Росс Полдарк (Грэхем) - страница 115

Верити обвела взглядом комнату. С каждым предметом обстановки, с каждой мелочью здесь ее связывала будничная, но при этом особенная близость.

Высокое и узкое створчатое окно в алькове. Она смотрела в него еще маленькой девочкой, а потом и девушкой. Смотрела зимой и летом, осенью и весной, пребывая как в хорошем, так и в дурном настроении. На этот сад, на тисовую ограду, на три изогнутых платана. Она наблюдала за тем, как иней выводит на стекле свои узоры, как потом капли дождя сбегают вниз, словно слезы по старческим щекам, как первые лучи весеннего солнца падают на турецкий ковер и на половицы из мореного дуба.

На каминной полке из резной сосны – старинные французские часы с расписными и позолоченными фигурками куртизанок времен Людовика XIV. Они стояли там с самого рождения Верити, хотя на самом деле были значительно старше ее: их тонкий металлический колокольчик отсчитывал время уже более пятидесяти лет. То есть получается, когда мастер их сделал, Чарльз Полдарк был еще худеньким мальчиком, а не задыхающимся стариком с багровым лицом, который разрушил любовь своей дочери. Они всегда были вместе: младенец и часы, девочка и часы, девушка и часы. Их тиканьем сопровождались ее болезни и ночные кошмары, сказки и грезы, они были рядом на протяжении всей ее жизни, такой монотонной и такой яркой.

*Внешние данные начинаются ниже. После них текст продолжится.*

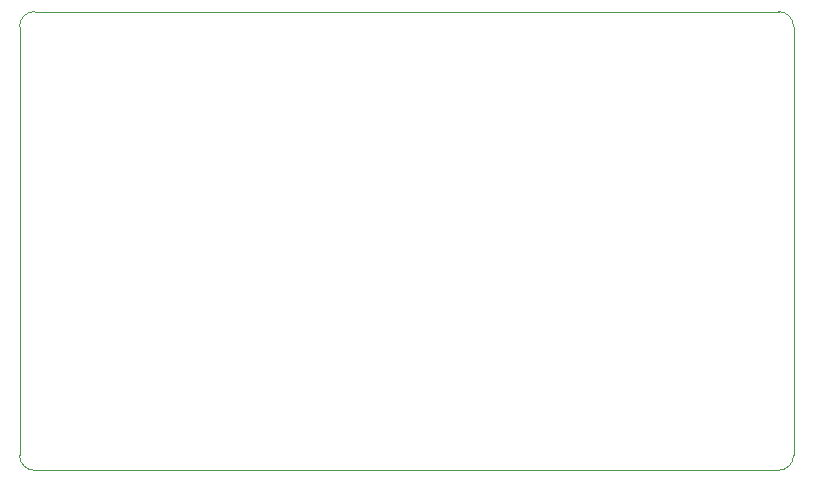
<source format=gbo>
G04*
G04 #@! TF.GenerationSoftware,Altium Limited,Altium Designer,22.2.1 (43)*
G04*
G04 Layer_Color=3707366*
%FSLAX25Y25*%
%MOIN*%
G70*
G04*
G04 #@! TF.SameCoordinates,9D487286-0820-45C8-B7CC-BF608446F30D*
G04*
G04*
G04 #@! TF.FilePolarity,Positive*
G04*
G01*
G75*
%ADD17C,0.00100*%
D17*
X100000Y105000D02*
G03*
X105000Y100000I5000J0D01*
G01*
X353000D02*
G03*
X358000Y105000I0J5000D01*
G01*
Y247953D02*
G03*
X353000Y252953I-5000J0D01*
G01*
X105000D02*
G03*
X100000Y247953I0J-5000D01*
G01*
Y105000D02*
Y108661D01*
X105000Y100000D02*
X108661D01*
X348031D02*
X353000D01*
X358000Y105000D02*
Y109968D01*
Y240425D02*
Y247953D01*
X345472Y252953D02*
X353000D01*
X105000D02*
X111221D01*
X100000Y241732D02*
Y247953D01*
X108661Y100000D02*
X348031D01*
X358000Y109968D02*
Y240425D01*
X100000Y108661D02*
Y241732D01*
X111221Y252953D02*
X345472D01*
M02*

</source>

Верити продолжала оглядывать свою комнату. Столик со стеклянной столешницей и резными ножками; два обтянутых розовым шелком стула; плетеное кресло-качалка; невысокие медные подсвечники с будто бы специально выстроенными по росту свечами; игольница; расписная корзинка для рукоделия; чаша для умывания с двумя ручками. Даже шторы из дамаста, тисненые обои цвета слоновой кости с поблекшими малиновыми цветами и белая лепнина в форме роз на карнизах и потолке стали для девушки до боли родными.

В эту комнату, за исключением отца и брата, не мог войти ни один мужчина. Здесь Верити могла предаваться печали, и сейчас она тоже могла рухнуть на кровать и разрыдаться. Однако девушка не сделала этого, она просто неподвижно сидела на стуле.

Слез не было. Возможно, рана залегла слишком глубоко, а может, Верити просто была так устроена, что не могла дать волю слезам. С этого дня боль от потери и одиночества будет постепенно притупляться и со временем станет частью ее натуры, этакой слабой горечью с оттенком увядшей гордости.

Эндрю сейчас уже, должно быть, вернулся в Фалмут, в свою съемную квартиру, о которой она столько слышала, но которую теперь так никогда и не увидит. Слушая немногословные рассказы Эндрю, Верити представляла его тоскливую жизнь на берегу, две комнаты в пансионе у пристани и неряшливую женщину, которая ему прислуживала.